- Chinese: 阿什河

Standard Mandarin
- Hanyu Pinyin: Āshí Hé
- Wade–Giles: A-shih Ho

Gold River
- Chinese: 按出虎

Standard Mandarin
- Hanyu Pinyin: Ànchūhǔ
- Wade–Giles: An-ch'u-hu

= Ashi River =

River in Heilongjiang, China

The Ashi River is a right tributary of the Songhua in eastern Manchuria, in Harbin's Acheng District in the People's Republic of China.

==Name==
The river has borne the name "Ashi" since the Qing (17th–20th century). Before that, it was known as the Anchuhu (Middle Chinese: ʔan-tsyhwit-xu), a medieval Chinese transcription of its original Jurchen name Anchun, Ancun, or Alcun, (Note: Preserved in Chinese transcription as 按春, now pronounced ànchūn but ʔan-tsyhwin in Middle Chinese.) meaning 'gold' or 'golden', presumably from placer deposits along its banks.

==History==
From the 2nd century BC to the 5th century AD, the river formed part of the Korean kingdom of Buyeo.

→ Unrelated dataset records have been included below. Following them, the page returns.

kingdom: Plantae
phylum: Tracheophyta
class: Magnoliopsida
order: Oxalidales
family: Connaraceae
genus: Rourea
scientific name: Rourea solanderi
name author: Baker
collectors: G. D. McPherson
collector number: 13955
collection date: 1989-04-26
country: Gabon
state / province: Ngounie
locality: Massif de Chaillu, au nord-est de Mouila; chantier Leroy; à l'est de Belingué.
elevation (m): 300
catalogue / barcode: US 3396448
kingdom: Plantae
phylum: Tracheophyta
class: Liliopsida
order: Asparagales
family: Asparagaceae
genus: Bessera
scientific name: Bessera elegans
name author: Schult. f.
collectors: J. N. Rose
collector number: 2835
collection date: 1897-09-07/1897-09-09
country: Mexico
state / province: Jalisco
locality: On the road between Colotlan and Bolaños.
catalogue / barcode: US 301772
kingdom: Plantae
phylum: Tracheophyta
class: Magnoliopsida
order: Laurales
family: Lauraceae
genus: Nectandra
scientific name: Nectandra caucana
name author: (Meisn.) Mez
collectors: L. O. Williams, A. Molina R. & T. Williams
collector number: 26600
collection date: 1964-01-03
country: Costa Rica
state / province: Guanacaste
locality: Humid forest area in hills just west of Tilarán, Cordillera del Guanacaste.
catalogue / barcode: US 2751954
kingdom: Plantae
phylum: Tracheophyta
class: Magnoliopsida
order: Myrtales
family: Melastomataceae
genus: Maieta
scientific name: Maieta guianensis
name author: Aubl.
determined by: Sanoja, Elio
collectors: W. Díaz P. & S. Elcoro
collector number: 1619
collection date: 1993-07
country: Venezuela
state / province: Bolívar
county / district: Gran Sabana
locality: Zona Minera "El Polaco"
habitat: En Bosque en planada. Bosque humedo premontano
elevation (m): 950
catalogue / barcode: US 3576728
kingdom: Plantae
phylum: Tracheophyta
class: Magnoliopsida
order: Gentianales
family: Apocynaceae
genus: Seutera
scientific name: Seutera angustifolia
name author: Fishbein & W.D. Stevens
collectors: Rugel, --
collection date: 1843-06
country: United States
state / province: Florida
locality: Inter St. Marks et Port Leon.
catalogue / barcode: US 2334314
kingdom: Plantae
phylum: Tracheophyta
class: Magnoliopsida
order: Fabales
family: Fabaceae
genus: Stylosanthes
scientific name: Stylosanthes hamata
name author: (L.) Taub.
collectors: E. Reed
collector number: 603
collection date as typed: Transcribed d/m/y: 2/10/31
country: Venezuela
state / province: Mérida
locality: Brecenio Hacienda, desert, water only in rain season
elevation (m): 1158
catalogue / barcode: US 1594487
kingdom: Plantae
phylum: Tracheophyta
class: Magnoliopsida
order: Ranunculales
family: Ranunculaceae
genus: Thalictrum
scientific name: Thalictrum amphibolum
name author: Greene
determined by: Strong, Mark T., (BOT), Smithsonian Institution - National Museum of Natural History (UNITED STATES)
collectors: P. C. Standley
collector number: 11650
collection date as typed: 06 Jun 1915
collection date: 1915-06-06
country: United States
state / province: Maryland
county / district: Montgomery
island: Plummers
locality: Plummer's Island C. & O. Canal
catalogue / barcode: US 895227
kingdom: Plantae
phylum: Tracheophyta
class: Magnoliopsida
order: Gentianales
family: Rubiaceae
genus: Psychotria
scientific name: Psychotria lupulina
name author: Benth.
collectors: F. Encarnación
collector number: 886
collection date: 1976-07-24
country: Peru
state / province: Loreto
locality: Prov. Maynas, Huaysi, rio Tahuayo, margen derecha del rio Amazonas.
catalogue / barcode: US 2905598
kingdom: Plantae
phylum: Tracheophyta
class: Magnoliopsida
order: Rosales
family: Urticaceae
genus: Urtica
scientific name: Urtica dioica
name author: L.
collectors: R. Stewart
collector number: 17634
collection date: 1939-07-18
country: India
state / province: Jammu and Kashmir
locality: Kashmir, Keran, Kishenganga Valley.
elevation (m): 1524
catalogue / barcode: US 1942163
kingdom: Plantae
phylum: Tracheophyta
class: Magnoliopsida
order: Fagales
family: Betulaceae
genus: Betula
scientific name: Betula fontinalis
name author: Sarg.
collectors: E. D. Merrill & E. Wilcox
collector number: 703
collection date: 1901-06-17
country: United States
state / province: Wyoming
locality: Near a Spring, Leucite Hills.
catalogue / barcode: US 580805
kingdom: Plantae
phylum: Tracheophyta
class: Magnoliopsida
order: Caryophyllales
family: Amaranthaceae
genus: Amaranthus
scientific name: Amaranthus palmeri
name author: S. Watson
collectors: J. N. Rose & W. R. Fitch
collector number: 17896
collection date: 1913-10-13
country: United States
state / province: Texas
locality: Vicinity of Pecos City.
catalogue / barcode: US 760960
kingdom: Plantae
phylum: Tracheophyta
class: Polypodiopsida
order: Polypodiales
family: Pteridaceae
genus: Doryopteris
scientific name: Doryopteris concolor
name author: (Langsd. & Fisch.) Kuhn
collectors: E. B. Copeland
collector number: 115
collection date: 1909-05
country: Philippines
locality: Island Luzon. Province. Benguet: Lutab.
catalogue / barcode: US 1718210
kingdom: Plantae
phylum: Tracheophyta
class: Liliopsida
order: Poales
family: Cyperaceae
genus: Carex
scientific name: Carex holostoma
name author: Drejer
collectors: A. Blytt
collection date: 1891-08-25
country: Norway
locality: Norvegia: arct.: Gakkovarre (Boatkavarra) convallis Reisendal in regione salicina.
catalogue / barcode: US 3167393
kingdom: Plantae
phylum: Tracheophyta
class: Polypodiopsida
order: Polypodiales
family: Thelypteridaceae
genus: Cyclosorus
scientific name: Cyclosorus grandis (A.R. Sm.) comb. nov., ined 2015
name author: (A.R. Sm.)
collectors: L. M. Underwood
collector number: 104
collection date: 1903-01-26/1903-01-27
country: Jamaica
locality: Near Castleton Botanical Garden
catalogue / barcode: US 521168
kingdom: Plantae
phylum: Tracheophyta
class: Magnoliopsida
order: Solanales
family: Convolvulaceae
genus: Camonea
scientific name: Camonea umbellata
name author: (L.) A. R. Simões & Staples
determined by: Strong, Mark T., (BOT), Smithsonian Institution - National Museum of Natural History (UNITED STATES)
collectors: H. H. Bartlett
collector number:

The river was the home to Huining (now Acheng), the original settlement of the Wanyan clan of the Jurchens. When their chief Aguda declared himself the successor of the Liao c. 1115, he adopted the dynastic name Jin as a Chinese translation of the river's name. (Note: A passage in the official History of Jin gives a garbled Chinese misunderstanding of the reasons for the adoption of the name. Cf. Chan.) Huining—as Shangjing (the "Upper Capital")—served as the Jin capital until 1234 and later served as a subsidiary capital after 1173.